Still, “nature abhors a vacuum,” so in social settings I am always aware of being uncoupled. Not surprisingly, invitations to evening social events have dwindled. Luncheons have replaced dinners, and more often than not, it is I who must take the initiative to host gatherings.
On the other hand, bonding with other widows is easy, but I strongly resist being pigeonholed by society into a social subset of “widows.” In addition to married couples who are close friends, I’m grateful for friendships with a number of very good men—all happily married. Together, we share personal and professional matters, and we socialize. Such relationships supply some yang to my yin, and I deeply value them.
Several groups of like-minded people have embraced me as one of theirs. I am a member of a small group of men and women who meet informally for discussions about theology and spirituality. The office staff members at the hospital where I volunteer have welcomed me, as has the staff in a friend’s business. People in our condo have proved another caring group. These various communities reassure me that I am not alone.

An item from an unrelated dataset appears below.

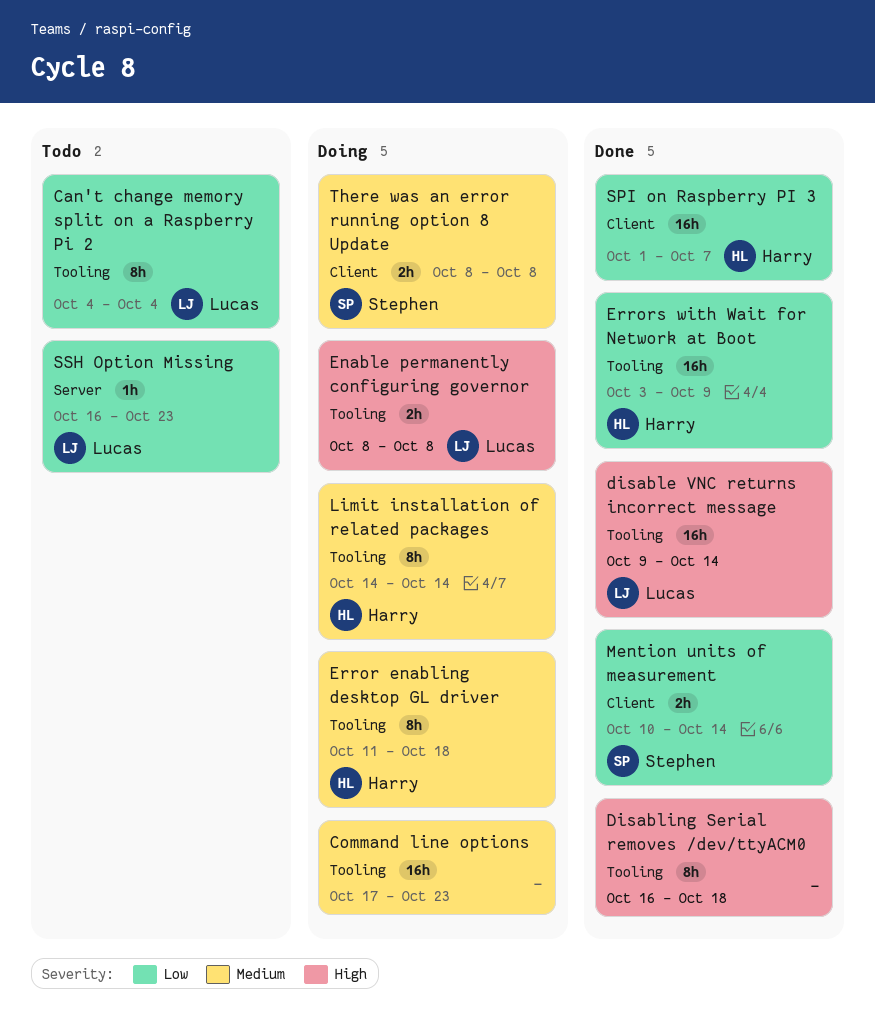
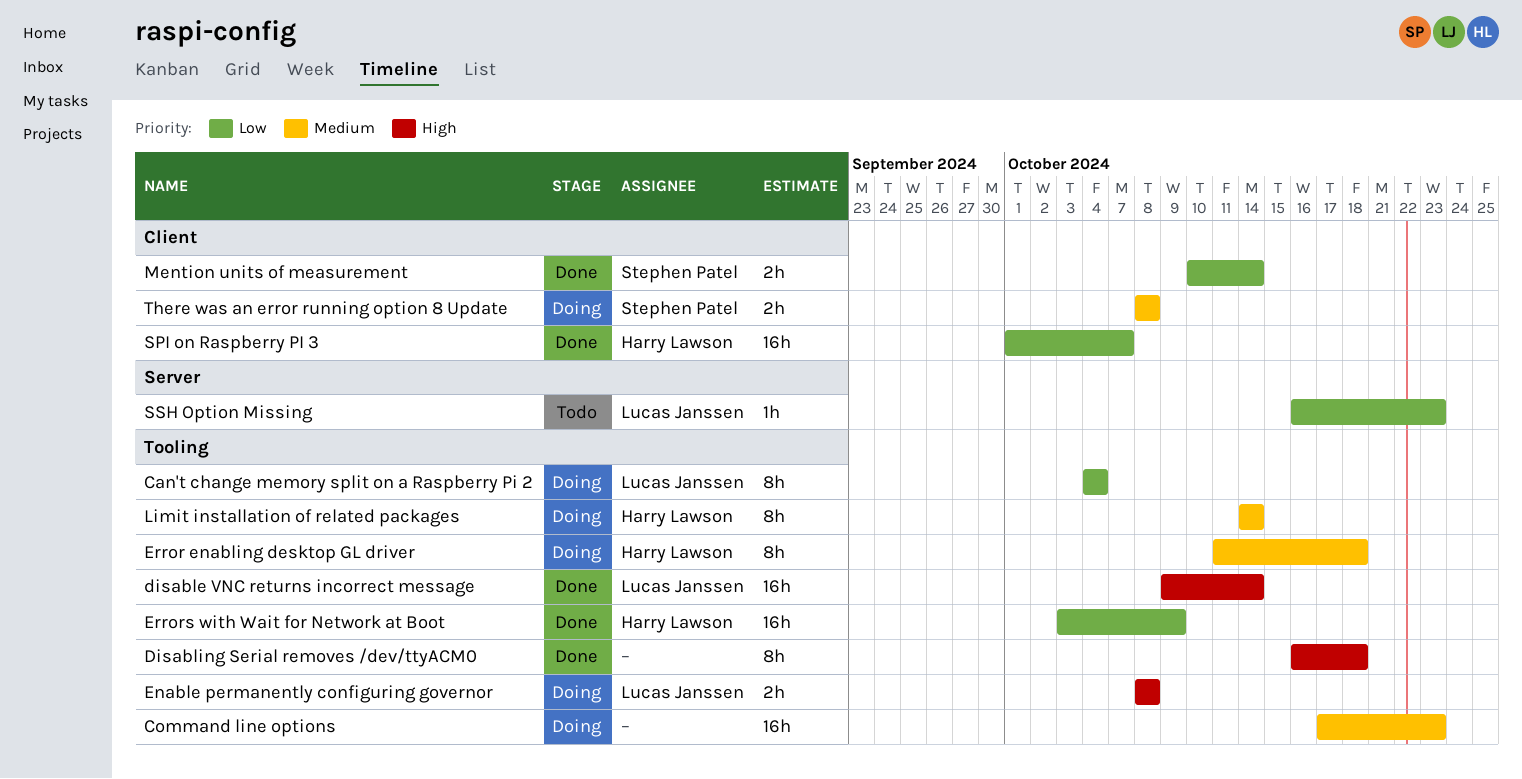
Can't change memory split on a Raspberry Pi 2, status: Todo -> Doing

Six years have passed. It required at least four to make the full transition to my current life as an independent, unmarried retired woman. Life is now a balance of activities, of contemplation, and of prayerful solitude. Silence has become a friend. I still miss Jim deeply, but I have grown accustomed to being without him. My grief is no longer acute. It now makes only occasional returns, in brief but vivid flashbacks. More common is a low-grade sense of being left without him. Strangely, this brings a bit of comfort: awareness of his absence provides a welcome sense of his presence.
My husband is dead, but he remains firmly imprinted in my psyche, my soul, my identity. Should I meet someone else, he would have to accept me with this precious dowry. It would be impossible for me to shed that identity for a subsequent relationship.
But the point is moot. Since I am an “older woman,” it’s probably not going to happen. For now, Jim has gone before me into Galilee, saying he’d see me “in the morning.” He always kept his promises.